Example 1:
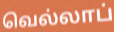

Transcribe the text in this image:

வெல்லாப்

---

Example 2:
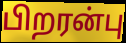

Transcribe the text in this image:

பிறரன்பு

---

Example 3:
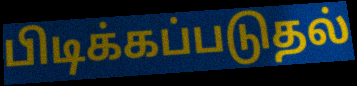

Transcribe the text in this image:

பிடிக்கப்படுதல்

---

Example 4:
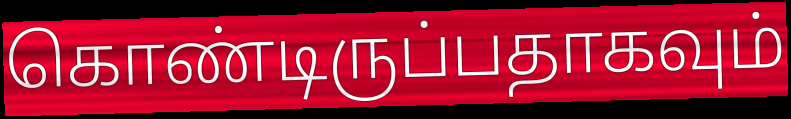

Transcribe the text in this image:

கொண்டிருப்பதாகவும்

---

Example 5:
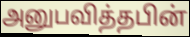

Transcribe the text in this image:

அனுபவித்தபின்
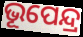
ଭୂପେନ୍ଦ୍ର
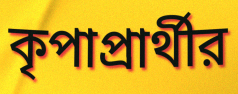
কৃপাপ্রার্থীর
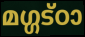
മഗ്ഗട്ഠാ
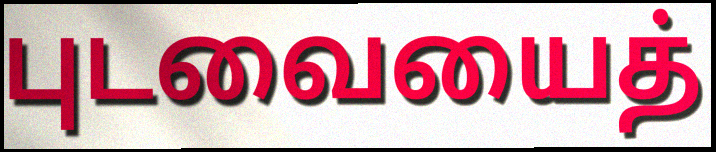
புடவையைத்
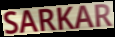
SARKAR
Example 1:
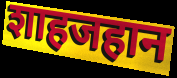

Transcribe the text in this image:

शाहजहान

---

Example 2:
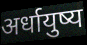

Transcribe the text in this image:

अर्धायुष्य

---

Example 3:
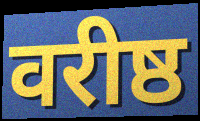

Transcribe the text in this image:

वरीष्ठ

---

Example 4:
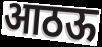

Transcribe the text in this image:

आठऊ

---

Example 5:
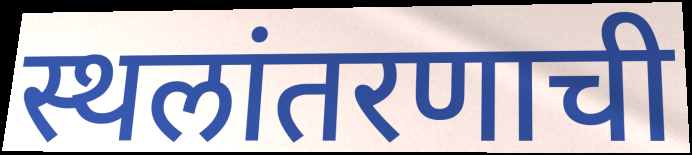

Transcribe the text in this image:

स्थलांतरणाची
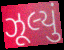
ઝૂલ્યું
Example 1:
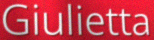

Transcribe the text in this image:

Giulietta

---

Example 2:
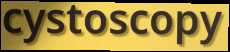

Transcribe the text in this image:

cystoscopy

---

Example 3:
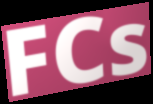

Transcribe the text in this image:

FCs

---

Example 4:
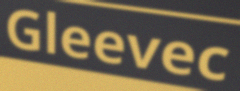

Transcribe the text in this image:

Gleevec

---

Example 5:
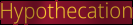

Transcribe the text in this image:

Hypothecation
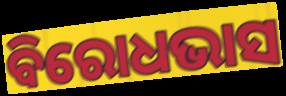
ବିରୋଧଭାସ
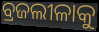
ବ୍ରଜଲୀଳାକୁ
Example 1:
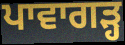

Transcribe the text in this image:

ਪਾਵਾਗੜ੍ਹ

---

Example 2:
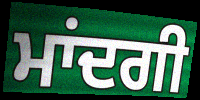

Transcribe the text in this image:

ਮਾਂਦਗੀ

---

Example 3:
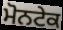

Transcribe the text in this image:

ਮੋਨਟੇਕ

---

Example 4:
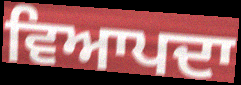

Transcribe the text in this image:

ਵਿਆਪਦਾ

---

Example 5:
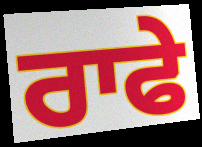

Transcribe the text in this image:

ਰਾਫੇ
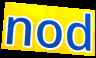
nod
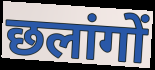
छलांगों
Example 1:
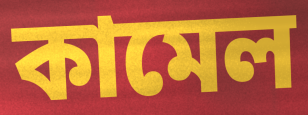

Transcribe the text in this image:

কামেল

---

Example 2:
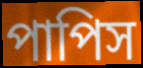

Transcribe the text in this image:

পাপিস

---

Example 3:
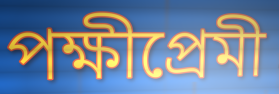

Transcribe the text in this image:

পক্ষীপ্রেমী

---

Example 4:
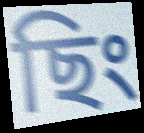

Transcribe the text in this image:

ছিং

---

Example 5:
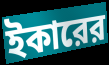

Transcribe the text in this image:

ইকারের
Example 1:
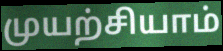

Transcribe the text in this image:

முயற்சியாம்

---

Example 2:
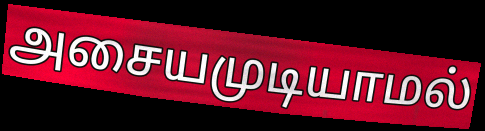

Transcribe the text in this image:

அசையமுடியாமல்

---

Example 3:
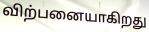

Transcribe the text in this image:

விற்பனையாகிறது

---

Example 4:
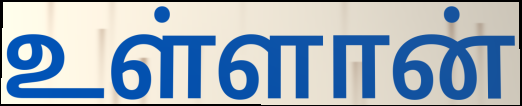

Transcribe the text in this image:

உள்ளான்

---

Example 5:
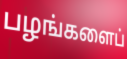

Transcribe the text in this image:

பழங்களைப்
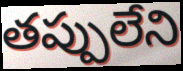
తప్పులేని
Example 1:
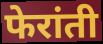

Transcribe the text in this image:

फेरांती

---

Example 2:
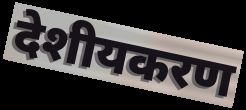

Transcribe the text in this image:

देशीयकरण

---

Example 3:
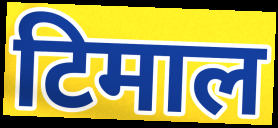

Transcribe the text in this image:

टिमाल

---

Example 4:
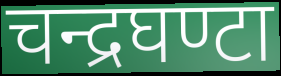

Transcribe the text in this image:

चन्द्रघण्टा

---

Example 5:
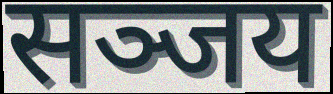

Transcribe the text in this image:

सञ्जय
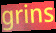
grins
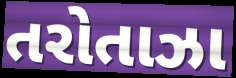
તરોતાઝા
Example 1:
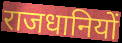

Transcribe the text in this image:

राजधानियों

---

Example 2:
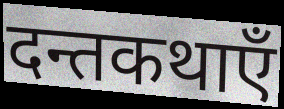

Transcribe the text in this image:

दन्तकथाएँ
★ ★ ★ ★
**What you are asked to do:** Everything in the listing above except the pictures should be duplicated exactly.

**Solution below:**
Example 1:

Transcribe the text in this image:

வெல்லாப்

---

Example 2:

Transcribe the text in this image:

பிறரன்பு

---

Example 3:

Transcribe the text in this image:

பிடிக்கப்படுதல்

---

Example 4:

Transcribe the text in this image:

கொண்டிருப்பதாகவும்

---

Example 5:

Transcribe the text in this image:

அனுபவித்தபின்
ଭୂପେନ୍ଦ୍ର
কৃপাপ্রার্থীর
മഗ്ഗട്ഠാ
புடவையைத்
SARKAR
Example 1:

Transcribe the text in this image:

शाहजहान

---

Example 2:

Transcribe the text in this image:

अर्धायुष्य

---

Example 3:

Transcribe the text in this image:

वरीष्ठ

---

Example 4:

Transcribe the text in this image:

आठऊ

---

Example 5:

Transcribe the text in this image:

स्थलांतरणाची
ઝૂલ્યું
Example 1:

Transcribe the text in this image:

Giulietta

---

Example 2:

Transcribe the text in this image:

cystoscopy

---

Example 3:

Transcribe the text in this image:

FCs

---

Example 4:

Transcribe the text in this image:

Gleevec

---

Example 5:

Transcribe the text in this image:

Hypothecation
ବିରୋଧଭାସ
ବ୍ରଜଲୀଳାକୁ
Example 1:

Transcribe the text in this image:

ਪਾਵਾਗੜ੍ਹ

---

Example 2:

Transcribe the text in this image:

ਮਾਂਦਗੀ

---

Example 3:

Transcribe the text in this image:

ਮੋਨਟੇਕ

---

Example 4:

Transcribe the text in this image:

ਵਿਆਪਦਾ

---

Example 5:

Transcribe the text in this image:

ਰਾਫੇ
nod
छलांगों
Example 1:

Transcribe the text in this image:

কামেল

---

Example 2:

Transcribe the text in this image:

পাপিস

---

Example 3:

Transcribe the text in this image:

পক্ষীপ্রেমী

---

Example 4:

Transcribe the text in this image:

ছিং

---

Example 5:

Transcribe the text in this image:

ইকারের
Example 1:

Transcribe the text in this image:

முயற்சியாம்

---

Example 2:

Transcribe the text in this image:

அசையமுடியாமல்

---

Example 3:

Transcribe the text in this image:

விற்பனையாகிறது

---

Example 4:

Transcribe the text in this image:

உள்ளான்

---

Example 5:

Transcribe the text in this image:

பழங்களைப்
తప్పులేని
Example 1:

Transcribe the text in this image:

फेरांती

---

Example 2:

Transcribe the text in this image:

देशीयकरण

---

Example 3:

Transcribe the text in this image:

टिमाल

---

Example 4:

Transcribe the text in this image:

चन्द्रघण्टा

---

Example 5:

Transcribe the text in this image:

सञ्जय
grins
તરોતાઝા
Example 1:

Transcribe the text in this image:

राजधानियों

---

Example 2:

Transcribe the text in this image:

दन्तकथाएँ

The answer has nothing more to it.